• [WHAT IS EXPECTED]:
Pull out each line of the records holding the string "шанс".

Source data
------------

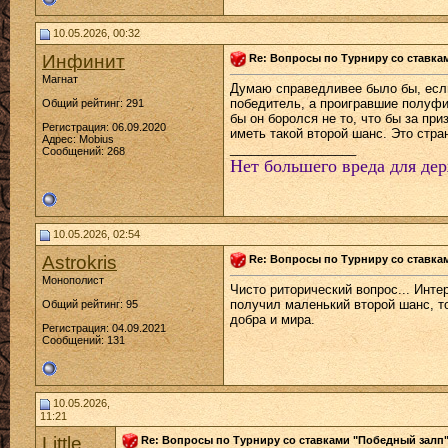
10.05.2026, 00:32
Инфинит
Re: Вопросы по Турниру со ставка
Магнат
Думаю справедливее было бы, если
победитель, а проигравшие полуфи
Общий рейтинг: 291
бы он боролся не то, что бы за пр
Регистрация: 06.09.2020
иметь такой второй шанс. Это стра
Адрес: Mobius
__________________
Сообщений: 268
Нет большего вреда для дер
10.05.2026, 02:54
Astrokris
Re: Вопросы по Турниру со ставка
Монополист
Чисто риторический вопрос... Инт
получил маленький второй шанс, т
Общий рейтинг: 95
добра и мира.
Регистрация: 04.09.2021
Сообщений: 131
10.05.2026,
11:21
Little
Re: Вопросы по Турниру со ставками "Победный залп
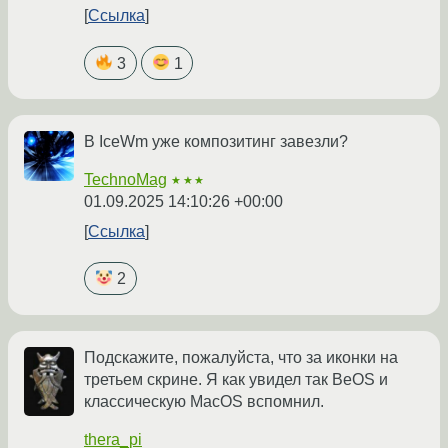
Ссылка
3
1
В IceWm уже композитинг завезли?
TechnoMag
★★★
01.09.2025 14:10:26 +00:00
Ссылка
2
Подскажите, пожалуйста, что за иконки на
третьем скрине. Я как увидел так BeOS и
классическую MacOS вспомнил.
thera_pi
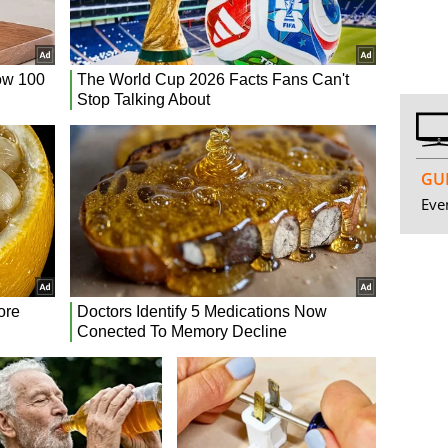
GUI
Even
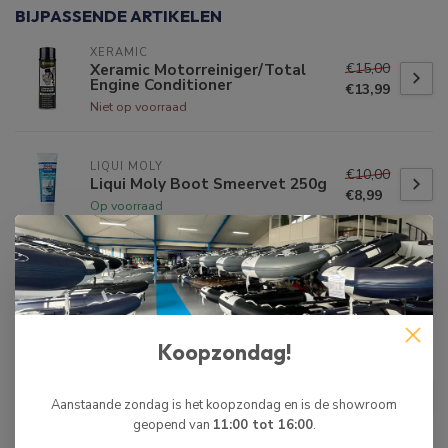
BIJPASSENDE ARTIKELEN
XERAMIC
€15,00
Xeramic Motorreiniger/Total
Engine Conditioner
€13,99
Niet op voorraad
LIQUI MOLY
€10,00
Liqui Moly Boot Smeervet 250g
€8,99
Op voorraad
LIQUI MOLY
€17,00
Liqui Moly Boot ATF Olie 1L
€15,99
Op voorraad
Koopzondag!
XERAMIC
€11,00
Xeramic X40 Multi Spray 500ml
Aanstaande zondag is het koopzondag en is de showroom
€9,99
Op voorraad
geopend van
11:00 tot 16:00
.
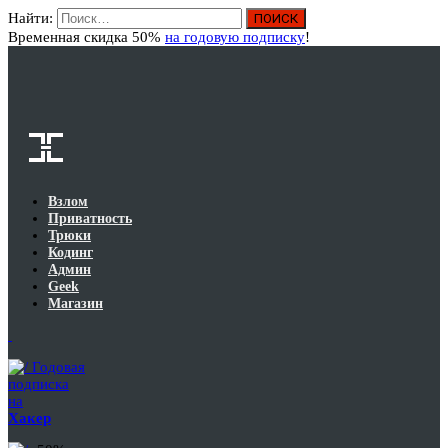
Найти:
Вход
Временная скидка 50%
на годовую подписку
!
Взлом
Приватность
Трюки
Кодинг
Админ
Geek
Магазин
Годовая
подписка
на
Хакер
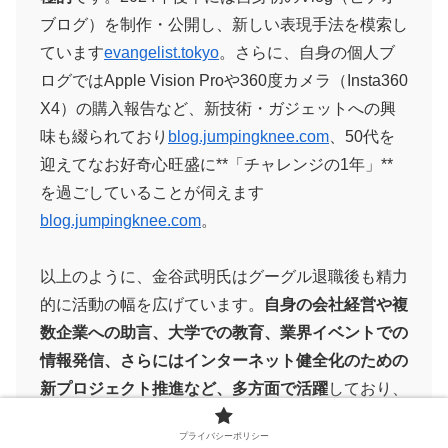
ブログ）を制作・公開し、新しい表現手法を模索し
ています​
evangelist.tokyo
。さらに、自身の個人ブ
ログではApple Vision Proや360度カメラ（Insta360
X4）の購入報告など、新技術・ガジェットへの興
味も綴られており​
blog.jumpingknee.com
、50代を
迎えてなお好奇心旺盛に**「チャレンジの1年」**
を過ごしていることが伺えます​
blog.jumpingknee.com
。
以上のように、金谷武明氏はグーグル退職後も精力
的に活動の幅を広げています。
自身の会社経営や複
数企業への助言、大学での教育、業界イベントでの
情報発信、さらにはインターネット健全化のための
新プロジェクト推進など、多方面で活躍
しており、
その動向は業界内外から注目を集めています。今後
プライバシーポリシー
もデジタル技術と社会を繋ぐエバンジェリストとし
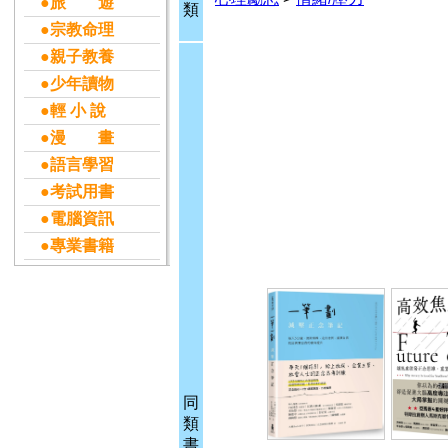
●旅 遊
類
●宗教命理
●親子教養
●少年讀物
●輕 小 說
●漫 畫
●語言學習
●考試用書
●電腦資訊
●專業書籍
同
類
書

------------

• [YOUR RESPONSE]:
иметь такой второй шанс. Это стра
получил маленький второй шанс, т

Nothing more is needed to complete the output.